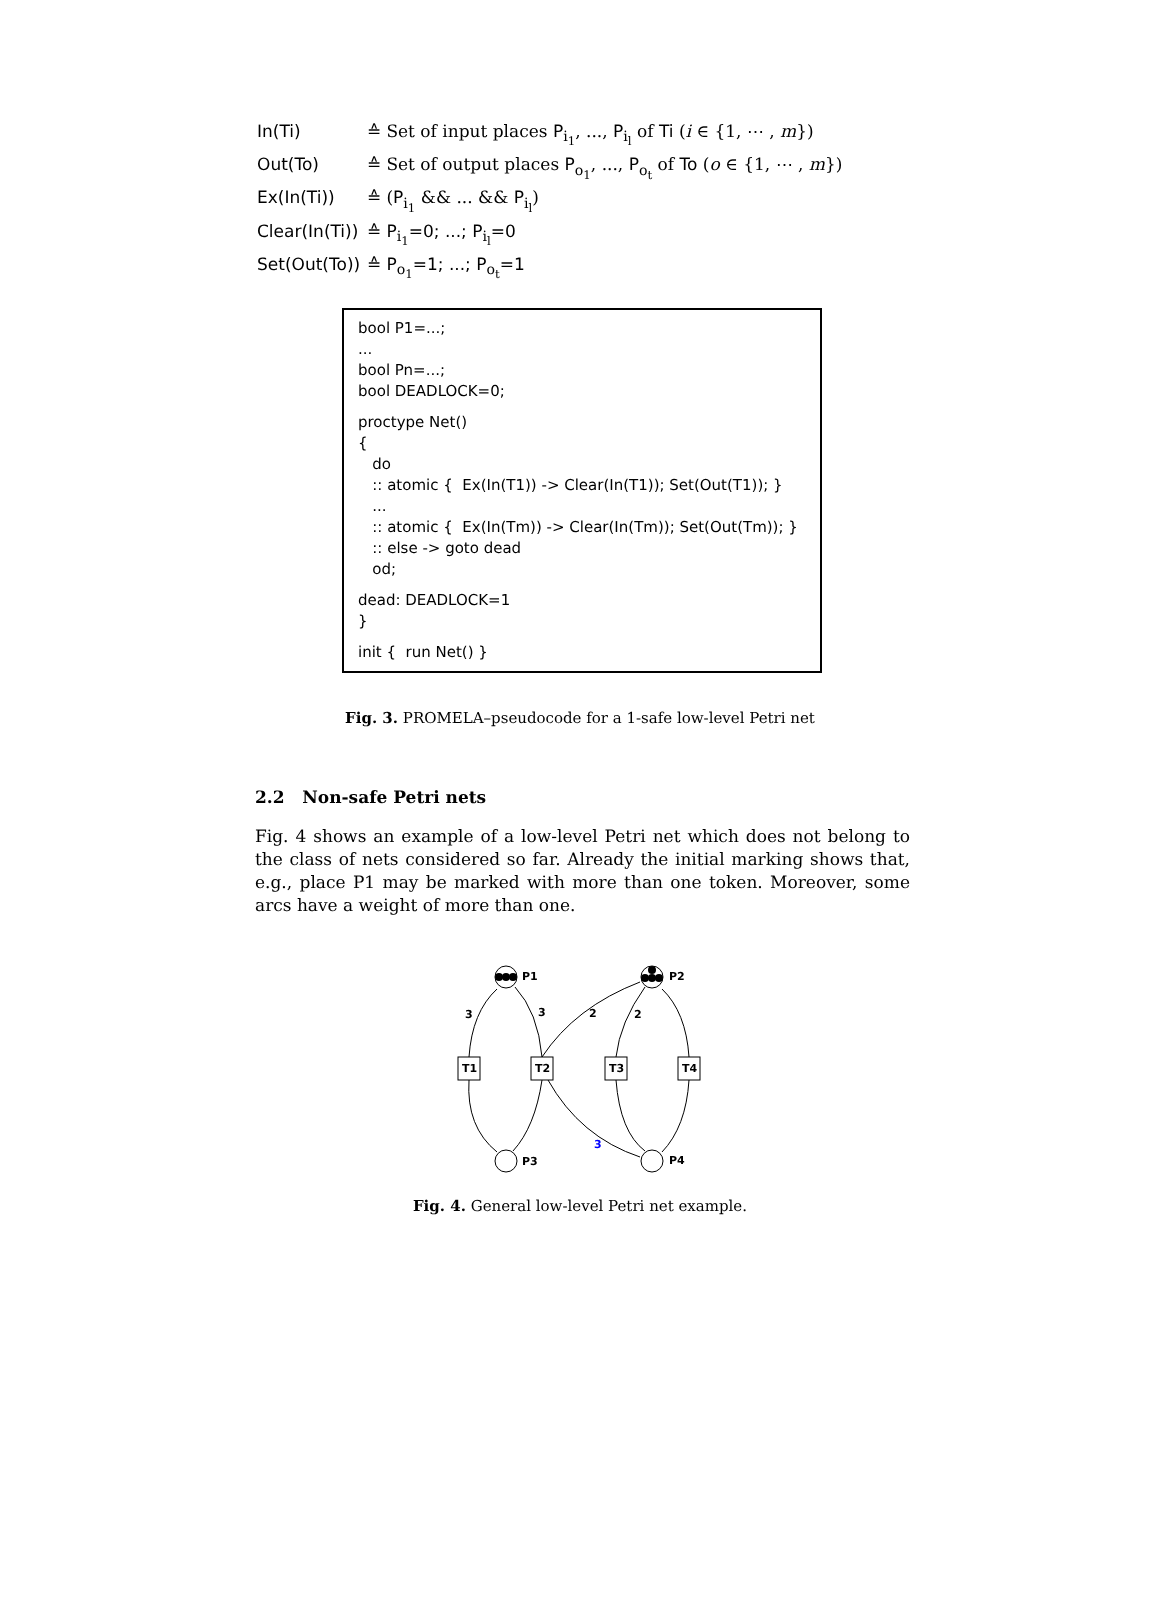In(Ti) ≙ Set of input places P<sub>i<sub>1</sub></sub>, ..., P<sub>i<sub>l</sub></sub> of Ti (i ∈ {1, ⋯ , m})
Out(To) ≙ Set of output places P<sub>o<sub>1</sub></sub>, ..., P<sub>o<sub>t</sub></sub> of To (o ∈ {1, ⋯ , m})
Ex(In(Ti)) ≙ (P<sub>i<sub>1</sub></sub> && ... && P<sub>i<sub>l</sub></sub>)
Clear(In(Ti)) ≙ P<sub>i<sub>1</sub></sub>=0; ...; P<sub>i<sub>l</sub></sub>=0
Set(Out(To)) ≙ P<sub>o<sub>1</sub></sub>=1; ...; P<sub>o<sub>t</sub></sub>=1
bool P1=...;
...
bool Pn=...;
bool DEADLOCK=0;
proctype Net()
{
do
:: atomic { Ex(In(T1)) -> Clear(In(T1)); Set(Out(T1)); }
...
:: atomic { Ex(In(Tm)) -> Clear(In(Tm)); Set(Out(Tm)); }
:: else -> goto dead
od;
dead: DEADLOCK=1
}
init { run Net() }
Fig. 3. PROMELA–pseudocode for a 1-safe low-level Petri net
2.2 Non-safe Petri nets
Fig. 4 shows an example of a low-level Petri net which does not belong to the class of nets considered so far. Already the initial marking shows that, e.g., place P1 may be marked with more than one token. Moreover, some arcs have a weight of more than one.
P1
P2
P3
P4
T1
T2
T3
T4
3
3
2
2
3
Fig. 4. General low-level Petri net example.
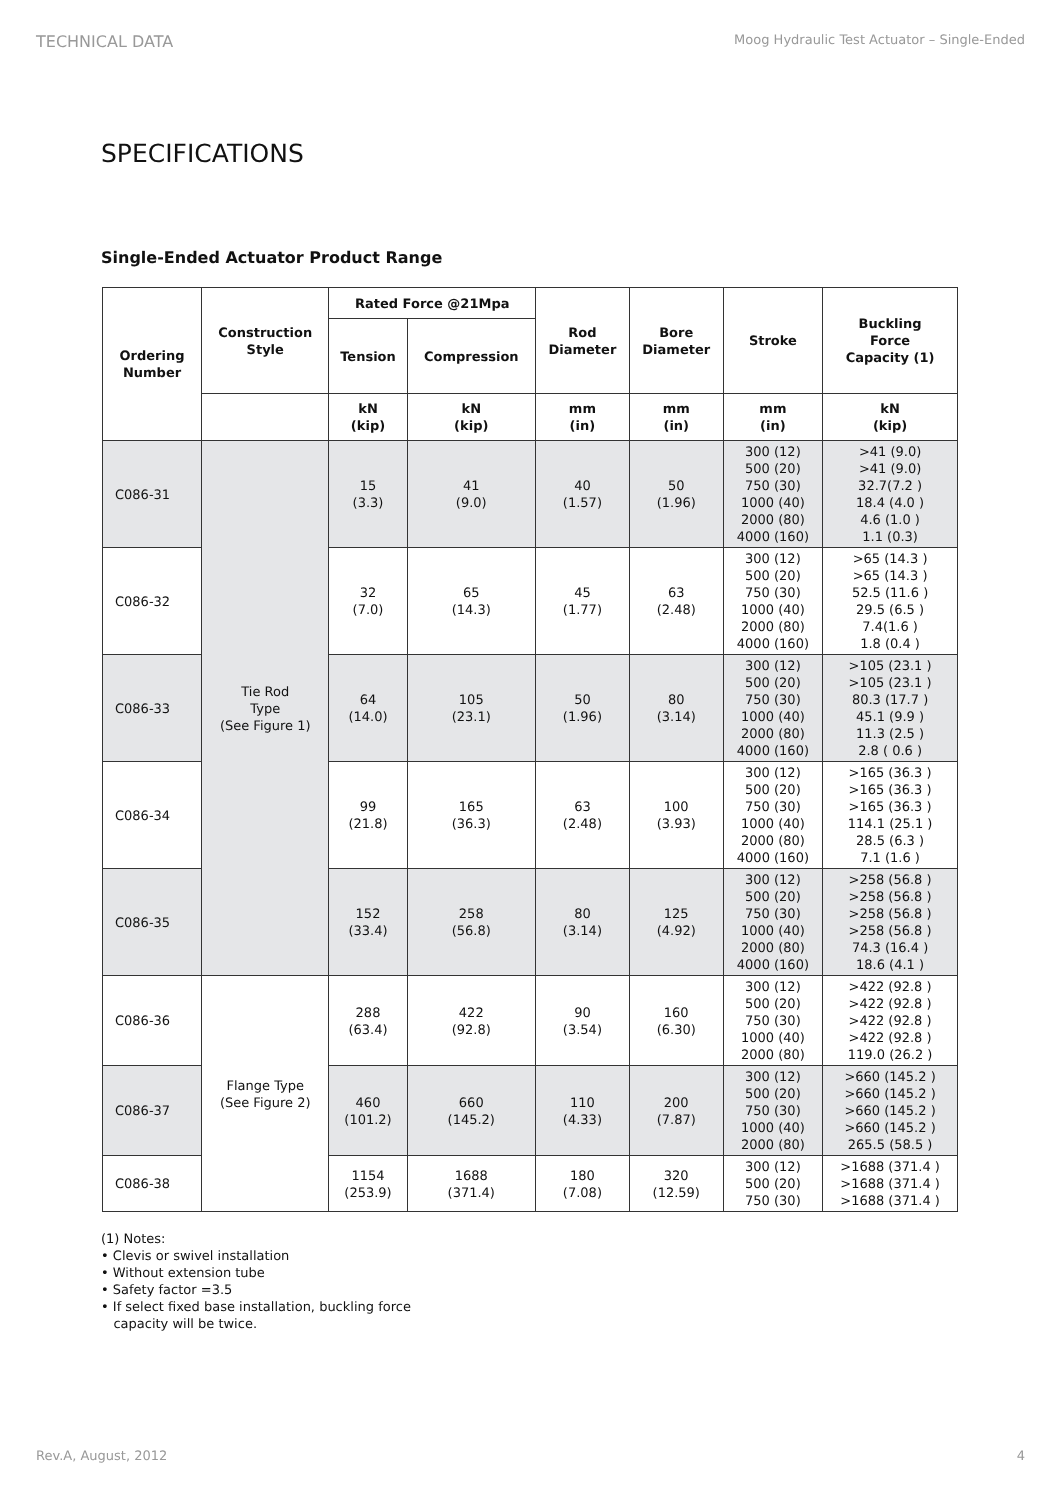TECHNICAL DATA Moog Hydraulic Test Actuator – Single-Ended
SPECIFICATIONS
Single-Ended Actuator Product Range
| Ordering Number | Construction Style | Rated Force @21Mpa | | Rod Diameter | Bore Diameter | Stroke | Buckling Force Capacity (1) |
| --- | --- | --- | --- | --- | --- | --- | --- |
| | | Tension | Compression | | | | |
| | | kN (kip) | kN (kip) | mm (in) | mm (in) | mm (in) | kN (kip) |
| C086-31 | Tie Rod Type (See Figure 1) | 15 (3.3) | 41 (9.0) | 40 (1.57) | 50 (1.96) | 300 (12) 500 (20) 750 (30) 1000 (40) 2000 (80) 4000 (160) | >41 (9.0) >41 (9.0) 32.7(7.2 ) 18.4 (4.0 ) 4.6 (1.0 ) 1.1 (0.3) |
| C086-32 | | 32 (7.0) | 65 (14.3) | 45 (1.77) | 63 (2.48) | 300 (12) 500 (20) 750 (30) 1000 (40) 2000 (80) 4000 (160) | >65 (14.3 ) >65 (14.3 ) 52.5 (11.6 ) 29.5 (6.5 ) 7.4(1.6 ) 1.8 (0.4 ) |
| C086-33 | | 64 (14.0) | 105 (23.1) | 50 (1.96) | 80 (3.14) | 300 (12) 500 (20) 750 (30) 1000 (40) 2000 (80) 4000 (160) | >105 (23.1 ) >105 (23.1 ) 80.3 (17.7 ) 45.1 (9.9 ) 11.3 (2.5 ) 2.8 ( 0.6 ) |
| C086-34 | | 99 (21.8) | 165 (36.3) | 63 (2.48) | 100 (3.93) | 300 (12) 500 (20) 750 (30) 1000 (40) 2000 (80) 4000 (160) | >165 (36.3 ) >165 (36.3 ) >165 (36.3 ) 114.1 (25.1 ) 28.5 (6.3 ) 7.1 (1.6 ) |
| C086-35 | | 152 (33.4) | 258 (56.8) | 80 (3.14) | 125 (4.92) | 300 (12) 500 (20) 750 (30) 1000 (40) 2000 (80) 4000 (160) | >258 (56.8 ) >258 (56.8 ) >258 (56.8 ) >258 (56.8 ) 74.3 (16.4 ) 18.6 (4.1 ) |
| C086-36 | Flange Type (See Figure 2) | 288 (63.4) | 422 (92.8) | 90 (3.54) | 160 (6.30) | 300 (12) 500 (20) 750 (30) 1000 (40) 2000 (80) | >422 (92.8 ) >422 (92.8 ) >422 (92.8 ) >422 (92.8 ) 119.0 (26.2 ) |
| C086-37 | | 460 (101.2) | 660 (145.2) | 110 (4.33) | 200 (7.87) | 300 (12) 500 (20) 750 (30) 1000 (40) 2000 (80) | >660 (145.2 ) >660 (145.2 ) >660 (145.2 ) >660 (145.2 ) 265.5 (58.5 ) |
| C086-38 | | 1154 (253.9) | 1688 (371.4) | 180 (7.08) | 320 (12.59) | 300 (12) 500 (20) 750 (30) | >1688 (371.4 ) >1688 (371.4 ) >1688 (371.4 ) |
(1) Notes:
• Clevis or swivel installation
• Without extension tube
• Safety factor =3.5
• If select fixed base installation, buckling force
capacity will be twice.
Rev.A, August, 2012 4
········
Your objective:
Copy out, from the data above, every line holding the word "level".

Answer for the task:
Fig. 3. PROMELA–pseudocode for a 1-safe low-level Petri net
Fig. 4 shows an example of a low-level Petri net which does not belong to the class of nets considered so far. Already the initial marking shows that, e.g., place P1 may be marked with more than one token. Moreover, some arcs have a weight of more than one.
Fig. 4. General low-level Petri net example.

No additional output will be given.